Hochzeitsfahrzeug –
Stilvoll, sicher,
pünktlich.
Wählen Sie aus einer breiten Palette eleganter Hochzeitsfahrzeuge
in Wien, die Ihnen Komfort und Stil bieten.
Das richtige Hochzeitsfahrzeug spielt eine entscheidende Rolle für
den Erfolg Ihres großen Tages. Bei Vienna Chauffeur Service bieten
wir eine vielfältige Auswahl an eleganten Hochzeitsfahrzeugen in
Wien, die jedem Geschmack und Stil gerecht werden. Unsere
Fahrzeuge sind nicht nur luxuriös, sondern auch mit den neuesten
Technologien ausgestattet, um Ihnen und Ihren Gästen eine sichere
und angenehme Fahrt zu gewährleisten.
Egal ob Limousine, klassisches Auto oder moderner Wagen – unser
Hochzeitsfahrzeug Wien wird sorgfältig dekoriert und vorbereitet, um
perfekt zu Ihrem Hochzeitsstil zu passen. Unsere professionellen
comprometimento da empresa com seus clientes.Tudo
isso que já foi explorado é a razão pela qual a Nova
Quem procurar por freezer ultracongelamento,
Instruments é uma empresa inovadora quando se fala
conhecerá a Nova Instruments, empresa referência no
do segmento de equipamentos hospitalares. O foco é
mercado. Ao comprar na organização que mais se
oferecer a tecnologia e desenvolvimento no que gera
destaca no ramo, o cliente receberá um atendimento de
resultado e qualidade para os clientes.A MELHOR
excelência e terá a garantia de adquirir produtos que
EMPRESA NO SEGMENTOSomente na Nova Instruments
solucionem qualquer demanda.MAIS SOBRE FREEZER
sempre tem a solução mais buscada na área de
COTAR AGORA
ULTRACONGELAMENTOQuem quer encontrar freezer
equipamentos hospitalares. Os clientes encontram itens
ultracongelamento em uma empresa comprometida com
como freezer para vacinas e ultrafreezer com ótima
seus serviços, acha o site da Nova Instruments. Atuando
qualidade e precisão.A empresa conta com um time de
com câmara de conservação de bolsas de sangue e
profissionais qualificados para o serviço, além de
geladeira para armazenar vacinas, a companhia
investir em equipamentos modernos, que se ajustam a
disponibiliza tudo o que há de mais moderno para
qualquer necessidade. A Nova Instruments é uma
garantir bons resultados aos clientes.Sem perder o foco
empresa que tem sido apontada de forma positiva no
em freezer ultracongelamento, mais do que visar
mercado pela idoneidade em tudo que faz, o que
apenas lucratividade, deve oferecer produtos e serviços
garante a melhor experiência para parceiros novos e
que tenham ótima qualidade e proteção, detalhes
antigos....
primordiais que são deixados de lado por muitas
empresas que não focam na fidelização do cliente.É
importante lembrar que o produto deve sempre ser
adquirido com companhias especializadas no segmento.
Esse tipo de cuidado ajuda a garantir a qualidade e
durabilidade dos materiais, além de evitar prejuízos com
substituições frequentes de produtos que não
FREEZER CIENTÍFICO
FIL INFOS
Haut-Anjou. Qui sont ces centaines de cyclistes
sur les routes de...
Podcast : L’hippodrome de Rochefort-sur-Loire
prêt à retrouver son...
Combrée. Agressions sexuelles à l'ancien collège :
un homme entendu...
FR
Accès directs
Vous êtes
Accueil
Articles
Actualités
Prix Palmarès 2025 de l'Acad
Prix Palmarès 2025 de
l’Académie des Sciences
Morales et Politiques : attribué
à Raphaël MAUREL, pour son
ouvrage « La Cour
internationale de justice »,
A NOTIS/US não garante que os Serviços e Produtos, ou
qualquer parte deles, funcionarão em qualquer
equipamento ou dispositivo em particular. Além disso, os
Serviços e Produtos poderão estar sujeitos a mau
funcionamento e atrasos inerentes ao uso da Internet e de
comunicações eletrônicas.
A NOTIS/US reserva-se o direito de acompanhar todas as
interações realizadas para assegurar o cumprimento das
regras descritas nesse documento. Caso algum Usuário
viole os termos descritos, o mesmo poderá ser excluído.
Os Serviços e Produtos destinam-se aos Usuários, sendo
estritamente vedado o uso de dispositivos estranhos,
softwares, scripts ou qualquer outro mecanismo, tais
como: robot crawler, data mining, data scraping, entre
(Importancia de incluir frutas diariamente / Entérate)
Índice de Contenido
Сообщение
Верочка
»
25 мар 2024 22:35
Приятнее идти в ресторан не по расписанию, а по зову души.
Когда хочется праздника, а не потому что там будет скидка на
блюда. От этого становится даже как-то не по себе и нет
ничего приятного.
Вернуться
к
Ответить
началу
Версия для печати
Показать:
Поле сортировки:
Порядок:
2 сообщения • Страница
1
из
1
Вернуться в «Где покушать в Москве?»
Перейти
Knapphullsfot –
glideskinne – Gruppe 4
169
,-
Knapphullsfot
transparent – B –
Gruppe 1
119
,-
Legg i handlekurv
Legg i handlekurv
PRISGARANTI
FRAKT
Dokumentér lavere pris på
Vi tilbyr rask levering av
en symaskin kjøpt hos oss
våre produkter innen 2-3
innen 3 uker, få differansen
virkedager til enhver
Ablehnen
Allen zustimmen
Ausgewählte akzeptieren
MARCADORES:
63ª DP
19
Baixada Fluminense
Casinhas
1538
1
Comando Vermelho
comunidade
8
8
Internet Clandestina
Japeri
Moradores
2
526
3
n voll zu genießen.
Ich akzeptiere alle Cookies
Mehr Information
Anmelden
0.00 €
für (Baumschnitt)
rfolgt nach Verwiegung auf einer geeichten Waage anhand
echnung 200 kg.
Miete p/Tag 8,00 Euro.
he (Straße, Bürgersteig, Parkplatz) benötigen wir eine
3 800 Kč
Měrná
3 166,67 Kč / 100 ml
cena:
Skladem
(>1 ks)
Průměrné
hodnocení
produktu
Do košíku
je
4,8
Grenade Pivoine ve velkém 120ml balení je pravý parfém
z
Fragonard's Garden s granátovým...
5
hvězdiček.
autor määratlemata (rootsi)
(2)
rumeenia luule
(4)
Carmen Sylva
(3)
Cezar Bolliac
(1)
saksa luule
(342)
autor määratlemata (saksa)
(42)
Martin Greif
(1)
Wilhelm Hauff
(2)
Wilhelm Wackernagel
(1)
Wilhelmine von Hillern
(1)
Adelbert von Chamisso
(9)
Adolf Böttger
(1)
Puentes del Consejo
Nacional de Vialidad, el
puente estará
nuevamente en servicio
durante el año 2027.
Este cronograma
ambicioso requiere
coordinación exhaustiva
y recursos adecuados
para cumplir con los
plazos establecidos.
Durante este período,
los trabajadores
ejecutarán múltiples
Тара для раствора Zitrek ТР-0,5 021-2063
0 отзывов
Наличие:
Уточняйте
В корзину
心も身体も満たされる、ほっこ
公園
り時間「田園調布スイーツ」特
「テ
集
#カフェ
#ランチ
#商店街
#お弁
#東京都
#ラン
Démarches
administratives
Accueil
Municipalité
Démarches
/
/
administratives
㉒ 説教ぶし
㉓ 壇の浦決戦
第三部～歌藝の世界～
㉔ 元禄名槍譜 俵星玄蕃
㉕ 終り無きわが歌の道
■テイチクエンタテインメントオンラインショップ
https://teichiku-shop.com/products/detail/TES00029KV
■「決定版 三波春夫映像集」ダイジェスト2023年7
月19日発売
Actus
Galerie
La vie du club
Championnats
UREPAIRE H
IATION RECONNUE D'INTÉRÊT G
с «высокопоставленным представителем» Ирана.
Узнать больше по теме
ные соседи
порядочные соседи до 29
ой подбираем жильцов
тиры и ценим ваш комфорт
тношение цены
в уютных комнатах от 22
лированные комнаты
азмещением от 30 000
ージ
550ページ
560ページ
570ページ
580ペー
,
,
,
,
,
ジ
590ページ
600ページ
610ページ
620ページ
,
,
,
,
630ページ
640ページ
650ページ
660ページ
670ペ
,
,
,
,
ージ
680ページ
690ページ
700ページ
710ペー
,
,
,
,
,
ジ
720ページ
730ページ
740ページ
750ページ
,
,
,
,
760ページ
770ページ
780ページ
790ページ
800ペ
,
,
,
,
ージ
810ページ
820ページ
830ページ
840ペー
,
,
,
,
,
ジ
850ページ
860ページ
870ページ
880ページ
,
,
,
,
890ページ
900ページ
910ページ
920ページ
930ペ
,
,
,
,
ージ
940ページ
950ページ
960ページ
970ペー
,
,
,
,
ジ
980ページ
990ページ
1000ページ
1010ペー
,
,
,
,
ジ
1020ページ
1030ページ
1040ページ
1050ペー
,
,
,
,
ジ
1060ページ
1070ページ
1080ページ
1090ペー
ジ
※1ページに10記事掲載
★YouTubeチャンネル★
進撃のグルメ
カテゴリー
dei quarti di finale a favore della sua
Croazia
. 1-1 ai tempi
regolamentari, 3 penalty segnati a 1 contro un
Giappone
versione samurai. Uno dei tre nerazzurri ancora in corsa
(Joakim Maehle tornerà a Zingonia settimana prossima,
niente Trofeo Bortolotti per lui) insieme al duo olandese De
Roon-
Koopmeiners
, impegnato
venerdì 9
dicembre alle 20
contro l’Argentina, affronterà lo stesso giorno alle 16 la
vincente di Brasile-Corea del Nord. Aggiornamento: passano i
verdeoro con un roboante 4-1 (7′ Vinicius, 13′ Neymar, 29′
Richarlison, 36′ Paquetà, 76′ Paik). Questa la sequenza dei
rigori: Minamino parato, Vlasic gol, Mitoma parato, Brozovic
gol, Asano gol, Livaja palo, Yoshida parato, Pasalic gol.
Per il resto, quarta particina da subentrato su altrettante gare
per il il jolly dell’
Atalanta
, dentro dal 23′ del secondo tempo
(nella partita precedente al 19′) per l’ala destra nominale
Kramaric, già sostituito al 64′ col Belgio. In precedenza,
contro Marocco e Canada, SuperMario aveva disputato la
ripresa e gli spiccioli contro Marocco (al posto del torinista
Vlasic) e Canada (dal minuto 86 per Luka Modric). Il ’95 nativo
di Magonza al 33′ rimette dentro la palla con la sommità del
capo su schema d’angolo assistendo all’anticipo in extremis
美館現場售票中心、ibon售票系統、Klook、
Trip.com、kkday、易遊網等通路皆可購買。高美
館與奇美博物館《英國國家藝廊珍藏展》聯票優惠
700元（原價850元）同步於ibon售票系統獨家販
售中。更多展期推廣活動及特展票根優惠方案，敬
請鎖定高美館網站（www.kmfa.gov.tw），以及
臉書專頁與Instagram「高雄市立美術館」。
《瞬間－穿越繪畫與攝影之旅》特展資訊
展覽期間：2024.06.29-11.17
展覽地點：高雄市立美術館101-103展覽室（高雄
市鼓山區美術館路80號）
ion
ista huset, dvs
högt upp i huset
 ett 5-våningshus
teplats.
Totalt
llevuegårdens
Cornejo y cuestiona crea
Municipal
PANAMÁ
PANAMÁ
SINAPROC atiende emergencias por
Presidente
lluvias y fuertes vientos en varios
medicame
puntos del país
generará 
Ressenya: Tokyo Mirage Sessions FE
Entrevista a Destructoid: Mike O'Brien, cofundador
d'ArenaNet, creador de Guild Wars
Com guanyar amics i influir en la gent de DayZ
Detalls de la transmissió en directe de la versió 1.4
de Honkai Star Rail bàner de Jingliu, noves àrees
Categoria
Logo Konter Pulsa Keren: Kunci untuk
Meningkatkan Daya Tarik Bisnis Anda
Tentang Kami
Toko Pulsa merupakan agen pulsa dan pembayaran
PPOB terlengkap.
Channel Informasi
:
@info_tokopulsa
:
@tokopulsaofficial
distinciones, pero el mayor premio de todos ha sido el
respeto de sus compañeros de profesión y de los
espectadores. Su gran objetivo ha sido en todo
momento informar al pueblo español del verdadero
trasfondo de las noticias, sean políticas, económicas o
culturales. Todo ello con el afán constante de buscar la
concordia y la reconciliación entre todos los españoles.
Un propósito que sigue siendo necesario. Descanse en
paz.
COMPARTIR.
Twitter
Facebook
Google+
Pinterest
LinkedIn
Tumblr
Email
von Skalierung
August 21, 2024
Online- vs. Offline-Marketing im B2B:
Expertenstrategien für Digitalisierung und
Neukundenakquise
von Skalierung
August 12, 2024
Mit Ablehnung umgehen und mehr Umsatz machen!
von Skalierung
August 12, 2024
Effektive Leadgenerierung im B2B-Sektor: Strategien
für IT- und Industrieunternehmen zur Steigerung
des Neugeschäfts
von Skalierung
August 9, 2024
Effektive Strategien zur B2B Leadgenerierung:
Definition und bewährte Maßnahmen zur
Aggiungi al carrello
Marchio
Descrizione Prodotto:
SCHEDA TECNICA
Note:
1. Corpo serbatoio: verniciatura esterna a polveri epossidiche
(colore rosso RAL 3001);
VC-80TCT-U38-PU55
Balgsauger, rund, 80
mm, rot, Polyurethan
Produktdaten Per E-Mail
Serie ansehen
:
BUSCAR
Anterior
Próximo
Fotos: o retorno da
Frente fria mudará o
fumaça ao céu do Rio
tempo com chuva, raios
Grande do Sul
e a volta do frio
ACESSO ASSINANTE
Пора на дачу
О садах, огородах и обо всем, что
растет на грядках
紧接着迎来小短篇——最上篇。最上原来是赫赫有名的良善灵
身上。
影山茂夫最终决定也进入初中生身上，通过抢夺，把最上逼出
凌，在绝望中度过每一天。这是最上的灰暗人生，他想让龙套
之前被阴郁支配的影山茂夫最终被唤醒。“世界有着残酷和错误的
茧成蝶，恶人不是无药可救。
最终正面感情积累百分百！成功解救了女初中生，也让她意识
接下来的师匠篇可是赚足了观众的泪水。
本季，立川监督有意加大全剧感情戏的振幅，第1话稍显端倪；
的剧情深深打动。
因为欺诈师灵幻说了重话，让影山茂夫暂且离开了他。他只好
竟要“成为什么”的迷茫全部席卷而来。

◇ ◇ ◇

Job -> Only the lines from the first line of the material above through the line that contains "resultado e qualidade" should be quoted, each one exactly.

Task response ->
Hochzeitsfahrzeug –
Stilvoll, sicher,
pünktlich.
Wählen Sie aus einer breiten Palette eleganter Hochzeitsfahrzeuge
in Wien, die Ihnen Komfort und Stil bieten.
Das richtige Hochzeitsfahrzeug spielt eine entscheidende Rolle für
den Erfolg Ihres großen Tages. Bei Vienna Chauffeur Service bieten
wir eine vielfältige Auswahl an eleganten Hochzeitsfahrzeugen in
Wien, die jedem Geschmack und Stil gerecht werden. Unsere
Fahrzeuge sind nicht nur luxuriös, sondern auch mit den neuesten
Technologien ausgestattet, um Ihnen und Ihren Gästen eine sichere
und angenehme Fahrt zu gewährleisten.
Egal ob Limousine, klassisches Auto oder moderner Wagen – unser
Hochzeitsfahrzeug Wien wird sorgfältig dekoriert und vorbereitet, um
perfekt zu Ihrem Hochzeitsstil zu passen. Unsere professionellen
comprometimento da empresa com seus clientes.Tudo
isso que já foi explorado é a razão pela qual a Nova
Quem procurar por freezer ultracongelamento,
Instruments é uma empresa inovadora quando se fala
conhecerá a Nova Instruments, empresa referência no
do segmento de equipamentos hospitalares. O foco é
mercado. Ao comprar na organização que mais se
oferecer a tecnologia e desenvolvimento no que gera
destaca no ramo, o cliente receberá um atendimento de
resultado e qualidade para os clientes.A MELHOR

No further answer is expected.